I had an installation today where they brought MC cable, 14/3 into an inch and a half handy box. It is supposed to have a switch in it. Is this code compliant for box fill?

can you think of any scenario where an inch and a half deep handy box would be code compliant for box fill?


----------



## fatboy (Oct 24, 2019)

Don't have an NEC in front of me, but I am reasonably sure that is not compliant, but maybe that is a plug recept not allowed.


----------



## Paul Sweet (Oct 26, 2019)

According to Appleton's table a 3" x 2" x 1 1/2" handy box is only 7.5 cubic inches.
https://www.ideadigitalcontent.com/files/11301/AEC_MC007_Switch_and_Outlet_Boxes_and_Covers.pdf

Two conductors + clamp(s) + a device (double allowance) + grounding conductors = 6 x 2 = 12 cubic inches required.


----------



## jar546 (Oct 26, 2019)

OK so this is not compliant.  A 2x3x1-1/2" handy box can't be used for any receptacle or switch no matter what the wire size.  Maybe as a fixture box for a sconce.


----------



## jar546 (Oct 27, 2019)

Let me expand since we know that a 3x2x1-1/2" "handybox" cannot be used with any devices using 12 or 14 awg wire.

NEC Table 314.16(A) shows us that the box has a capacity of 7.5 cu/in.
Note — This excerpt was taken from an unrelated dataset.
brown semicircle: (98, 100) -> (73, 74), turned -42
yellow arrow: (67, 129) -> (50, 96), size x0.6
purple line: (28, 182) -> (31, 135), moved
The maximum number of conductors on the chart are:  14awg -3 and 12awg -3.  This means that the ground, one white and one black and you are done.  If you attempt to add a switch or receptacle, you are now over.  If you run 14/3 wire you are over before you even think about a device.  The box can only be used on the end of a circuit because you can't even come in with one 14/2 and leave to another box with 14/2.  Basically they are good for fixtures where no devices will be in the box.


----------



## Builder Bob (Oct 28, 2019)

unless it is a light fixture and the canopy cover provides the required capacity for the wiring - far fetched but don't always eliminate the abstract.


----------